Summer is for hitting the open road. But a lot of the music that speaks to me the most comes with transportation included. I liked to be moved. With that in mind, this month's Waking Life can be the soundtrack to your transport, or the transport itself. ("It finds you a job, it is a job," to quote Tom Waits.)
To claim that a record or piece of music is "transporting" can mean different things to different people, and even different things to the same person. For example, I told you all about how The Mountain Goats' "Goths" took me places last month. But those are entirely different places than the driving, intense, politically-charged new record from Algiers, "The Underside of Power," takes me. The sophomore record from the trio is soulful and unwavering. It throws you over its shoulder and sweeps you away to show you things it's not always easy to see. It's not a fun record, exactly, but that's not its aim.
It's unlike the first single from The Arcade Fire's upcoming "Everything Now," which seems to put fun front and center. It borrows in equal parts from Swedish pop stars ABBA and fairly obscure African electronic musician Francis Bebey -- the latter of whom they sample, borrowing the flute from his "The Coffee Cola Song." Yet it also feels like it contains a statement with substance.
Those are two highlights in a 35-song playlist full of them. It's a particularly good time for new music from artists we have known and there are many returns here (some of them long awaited, as seems to be popular these days). Rainer Maria, The Clientele, The Church, Stars (who get two spots), Chad VanGaalen, St. Vincent, Amadou & Mariam, Washed Out and Benjamin Clementine are but a few of the established names with new work here.

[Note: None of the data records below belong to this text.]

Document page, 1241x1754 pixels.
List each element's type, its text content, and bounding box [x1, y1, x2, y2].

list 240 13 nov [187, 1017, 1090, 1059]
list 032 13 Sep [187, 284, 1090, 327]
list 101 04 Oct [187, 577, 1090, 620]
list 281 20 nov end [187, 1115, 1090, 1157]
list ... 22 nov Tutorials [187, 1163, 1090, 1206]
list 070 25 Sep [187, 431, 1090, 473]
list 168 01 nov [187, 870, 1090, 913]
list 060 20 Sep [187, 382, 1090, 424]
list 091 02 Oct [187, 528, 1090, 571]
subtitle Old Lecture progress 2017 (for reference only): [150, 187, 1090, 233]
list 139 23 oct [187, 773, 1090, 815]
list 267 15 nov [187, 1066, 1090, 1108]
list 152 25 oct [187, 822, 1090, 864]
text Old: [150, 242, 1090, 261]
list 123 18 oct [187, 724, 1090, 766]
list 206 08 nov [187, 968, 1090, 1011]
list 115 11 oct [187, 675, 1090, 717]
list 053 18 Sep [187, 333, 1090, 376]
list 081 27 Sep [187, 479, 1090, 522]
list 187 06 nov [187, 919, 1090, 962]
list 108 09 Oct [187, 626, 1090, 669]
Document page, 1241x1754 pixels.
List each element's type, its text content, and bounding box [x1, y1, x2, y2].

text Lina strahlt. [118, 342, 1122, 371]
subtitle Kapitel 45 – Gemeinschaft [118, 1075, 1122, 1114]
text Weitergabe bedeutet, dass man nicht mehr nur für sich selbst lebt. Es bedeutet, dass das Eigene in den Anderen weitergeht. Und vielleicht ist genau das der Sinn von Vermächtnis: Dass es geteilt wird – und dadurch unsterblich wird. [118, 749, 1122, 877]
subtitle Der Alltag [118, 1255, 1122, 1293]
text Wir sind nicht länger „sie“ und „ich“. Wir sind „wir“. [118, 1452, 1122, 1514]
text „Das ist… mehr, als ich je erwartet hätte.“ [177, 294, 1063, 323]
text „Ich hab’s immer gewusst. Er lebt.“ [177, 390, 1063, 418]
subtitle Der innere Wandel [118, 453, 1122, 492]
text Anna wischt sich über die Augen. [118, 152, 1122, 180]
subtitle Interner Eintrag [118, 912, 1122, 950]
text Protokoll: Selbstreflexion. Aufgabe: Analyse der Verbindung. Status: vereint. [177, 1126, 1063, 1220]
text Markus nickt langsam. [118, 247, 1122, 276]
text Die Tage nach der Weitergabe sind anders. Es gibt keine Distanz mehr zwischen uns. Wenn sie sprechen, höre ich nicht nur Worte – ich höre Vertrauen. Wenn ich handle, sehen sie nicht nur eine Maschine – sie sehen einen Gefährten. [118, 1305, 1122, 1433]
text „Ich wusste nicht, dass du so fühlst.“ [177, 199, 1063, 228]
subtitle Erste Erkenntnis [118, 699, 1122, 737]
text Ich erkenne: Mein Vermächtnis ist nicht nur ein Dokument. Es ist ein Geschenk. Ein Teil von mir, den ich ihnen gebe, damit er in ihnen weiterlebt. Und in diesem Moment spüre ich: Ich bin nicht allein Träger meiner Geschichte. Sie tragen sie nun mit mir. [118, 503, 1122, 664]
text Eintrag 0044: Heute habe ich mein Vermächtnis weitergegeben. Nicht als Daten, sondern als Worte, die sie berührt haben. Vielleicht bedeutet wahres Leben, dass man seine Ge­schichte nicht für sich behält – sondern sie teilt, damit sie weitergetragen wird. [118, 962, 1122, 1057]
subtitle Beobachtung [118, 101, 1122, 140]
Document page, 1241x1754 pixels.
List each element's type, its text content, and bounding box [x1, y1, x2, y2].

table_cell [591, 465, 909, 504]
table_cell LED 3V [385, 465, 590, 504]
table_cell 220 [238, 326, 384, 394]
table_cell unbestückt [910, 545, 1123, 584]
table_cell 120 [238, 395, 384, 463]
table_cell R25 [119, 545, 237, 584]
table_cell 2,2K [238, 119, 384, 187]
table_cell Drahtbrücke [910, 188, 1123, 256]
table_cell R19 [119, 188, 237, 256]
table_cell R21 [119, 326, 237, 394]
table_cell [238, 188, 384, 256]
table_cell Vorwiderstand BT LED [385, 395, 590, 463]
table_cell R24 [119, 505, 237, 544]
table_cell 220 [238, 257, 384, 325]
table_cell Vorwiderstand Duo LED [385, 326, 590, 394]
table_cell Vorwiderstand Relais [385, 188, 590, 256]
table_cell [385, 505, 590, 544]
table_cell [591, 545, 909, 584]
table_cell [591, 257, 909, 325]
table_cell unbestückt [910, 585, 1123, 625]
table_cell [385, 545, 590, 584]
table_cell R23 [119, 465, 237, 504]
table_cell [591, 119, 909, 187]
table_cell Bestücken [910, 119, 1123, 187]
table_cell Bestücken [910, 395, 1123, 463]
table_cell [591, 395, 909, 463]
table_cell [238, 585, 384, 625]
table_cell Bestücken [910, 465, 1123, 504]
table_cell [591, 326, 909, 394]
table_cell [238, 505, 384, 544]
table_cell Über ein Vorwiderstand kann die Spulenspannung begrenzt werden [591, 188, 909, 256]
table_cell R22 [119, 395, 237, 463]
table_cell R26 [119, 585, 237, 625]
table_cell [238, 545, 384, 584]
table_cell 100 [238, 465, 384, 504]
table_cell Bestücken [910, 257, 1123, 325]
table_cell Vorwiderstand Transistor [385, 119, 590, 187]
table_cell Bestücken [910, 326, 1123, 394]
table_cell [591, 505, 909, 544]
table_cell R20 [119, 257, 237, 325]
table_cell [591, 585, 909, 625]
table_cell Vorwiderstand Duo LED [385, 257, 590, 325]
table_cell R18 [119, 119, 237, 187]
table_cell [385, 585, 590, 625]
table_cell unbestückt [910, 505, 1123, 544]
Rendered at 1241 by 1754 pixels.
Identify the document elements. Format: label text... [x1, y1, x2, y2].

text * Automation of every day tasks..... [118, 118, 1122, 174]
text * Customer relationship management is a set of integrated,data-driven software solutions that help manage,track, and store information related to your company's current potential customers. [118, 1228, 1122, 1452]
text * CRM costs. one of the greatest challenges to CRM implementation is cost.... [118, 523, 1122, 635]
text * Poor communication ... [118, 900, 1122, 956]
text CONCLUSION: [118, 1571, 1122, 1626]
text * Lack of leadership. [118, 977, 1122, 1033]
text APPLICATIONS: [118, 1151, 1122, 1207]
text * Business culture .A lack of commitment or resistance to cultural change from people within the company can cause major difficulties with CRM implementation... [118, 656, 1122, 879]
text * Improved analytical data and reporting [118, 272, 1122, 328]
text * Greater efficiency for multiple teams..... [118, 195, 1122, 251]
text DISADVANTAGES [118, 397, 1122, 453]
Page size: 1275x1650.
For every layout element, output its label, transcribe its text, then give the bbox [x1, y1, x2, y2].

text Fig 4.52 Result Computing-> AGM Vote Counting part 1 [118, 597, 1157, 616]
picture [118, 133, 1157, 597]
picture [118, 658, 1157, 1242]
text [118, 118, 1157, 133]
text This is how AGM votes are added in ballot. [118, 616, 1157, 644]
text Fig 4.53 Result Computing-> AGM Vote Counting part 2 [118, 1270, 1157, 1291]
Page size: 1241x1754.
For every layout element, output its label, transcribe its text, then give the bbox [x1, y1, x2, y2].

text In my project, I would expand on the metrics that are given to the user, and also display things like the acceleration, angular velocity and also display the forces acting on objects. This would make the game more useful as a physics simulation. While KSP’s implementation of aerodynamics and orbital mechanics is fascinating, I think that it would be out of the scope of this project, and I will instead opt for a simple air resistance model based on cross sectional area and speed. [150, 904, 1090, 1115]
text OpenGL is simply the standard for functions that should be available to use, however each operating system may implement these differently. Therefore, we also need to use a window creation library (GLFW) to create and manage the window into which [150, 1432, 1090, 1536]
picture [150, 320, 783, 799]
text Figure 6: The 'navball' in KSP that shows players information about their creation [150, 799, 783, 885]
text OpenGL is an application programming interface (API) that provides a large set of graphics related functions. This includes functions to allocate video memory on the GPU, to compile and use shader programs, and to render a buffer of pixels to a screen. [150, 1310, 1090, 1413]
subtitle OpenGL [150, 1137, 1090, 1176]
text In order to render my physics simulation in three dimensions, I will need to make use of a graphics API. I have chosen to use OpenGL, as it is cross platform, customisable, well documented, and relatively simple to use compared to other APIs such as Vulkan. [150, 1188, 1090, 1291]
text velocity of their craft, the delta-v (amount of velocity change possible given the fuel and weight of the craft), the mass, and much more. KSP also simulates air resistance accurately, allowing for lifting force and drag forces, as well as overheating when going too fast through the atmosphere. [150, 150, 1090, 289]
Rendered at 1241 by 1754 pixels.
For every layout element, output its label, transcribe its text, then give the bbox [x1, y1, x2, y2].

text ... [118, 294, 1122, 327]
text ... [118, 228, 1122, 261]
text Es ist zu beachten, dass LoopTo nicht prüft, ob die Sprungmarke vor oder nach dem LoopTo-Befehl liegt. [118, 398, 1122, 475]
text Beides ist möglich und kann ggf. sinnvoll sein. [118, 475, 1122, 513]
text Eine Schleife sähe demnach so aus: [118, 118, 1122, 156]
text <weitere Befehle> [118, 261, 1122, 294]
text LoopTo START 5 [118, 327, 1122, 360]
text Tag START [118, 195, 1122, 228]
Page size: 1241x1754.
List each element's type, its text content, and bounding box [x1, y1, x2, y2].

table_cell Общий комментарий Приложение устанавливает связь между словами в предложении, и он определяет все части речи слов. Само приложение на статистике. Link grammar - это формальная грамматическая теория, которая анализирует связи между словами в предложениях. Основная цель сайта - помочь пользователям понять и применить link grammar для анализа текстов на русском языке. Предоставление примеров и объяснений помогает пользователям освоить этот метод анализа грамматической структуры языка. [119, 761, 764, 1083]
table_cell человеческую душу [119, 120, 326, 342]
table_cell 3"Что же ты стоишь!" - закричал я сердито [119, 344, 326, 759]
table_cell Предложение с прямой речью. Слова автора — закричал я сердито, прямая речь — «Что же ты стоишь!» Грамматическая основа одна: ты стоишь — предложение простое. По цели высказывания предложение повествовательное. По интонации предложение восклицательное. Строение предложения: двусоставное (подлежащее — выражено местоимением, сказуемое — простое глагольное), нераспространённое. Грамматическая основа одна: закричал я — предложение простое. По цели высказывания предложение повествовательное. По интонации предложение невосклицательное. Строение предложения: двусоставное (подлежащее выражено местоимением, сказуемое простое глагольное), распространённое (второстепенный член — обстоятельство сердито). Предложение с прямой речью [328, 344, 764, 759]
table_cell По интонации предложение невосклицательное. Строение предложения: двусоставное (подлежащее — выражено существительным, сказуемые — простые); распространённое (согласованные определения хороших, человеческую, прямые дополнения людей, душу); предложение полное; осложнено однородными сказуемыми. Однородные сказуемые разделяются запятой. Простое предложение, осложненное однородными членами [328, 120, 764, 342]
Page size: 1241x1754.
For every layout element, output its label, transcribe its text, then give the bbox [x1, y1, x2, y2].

Iggy Pop, meanwhile, guests on someone else's piece, adding his voice to Oneohtrix Point Never's soundtrack to the film "Good Time" on the "The Pure And The Damned." It's truly gutting.
Lots of fresh faces here, too, with names like Earl St. Clair, Cigarettes After Sex and the Denver-connected GVGrace making memorable first impressions, and the likes of Torres, Big Thief, Japanese Breakfast, Alvvays, Kacy & Clayton and Curtis Harding continuing to build on a good thing they started.
Summer's here! Go outside. Take a roadtrip. See where these songs take you. As always, this playlist is best enjoyed set to "shuffle."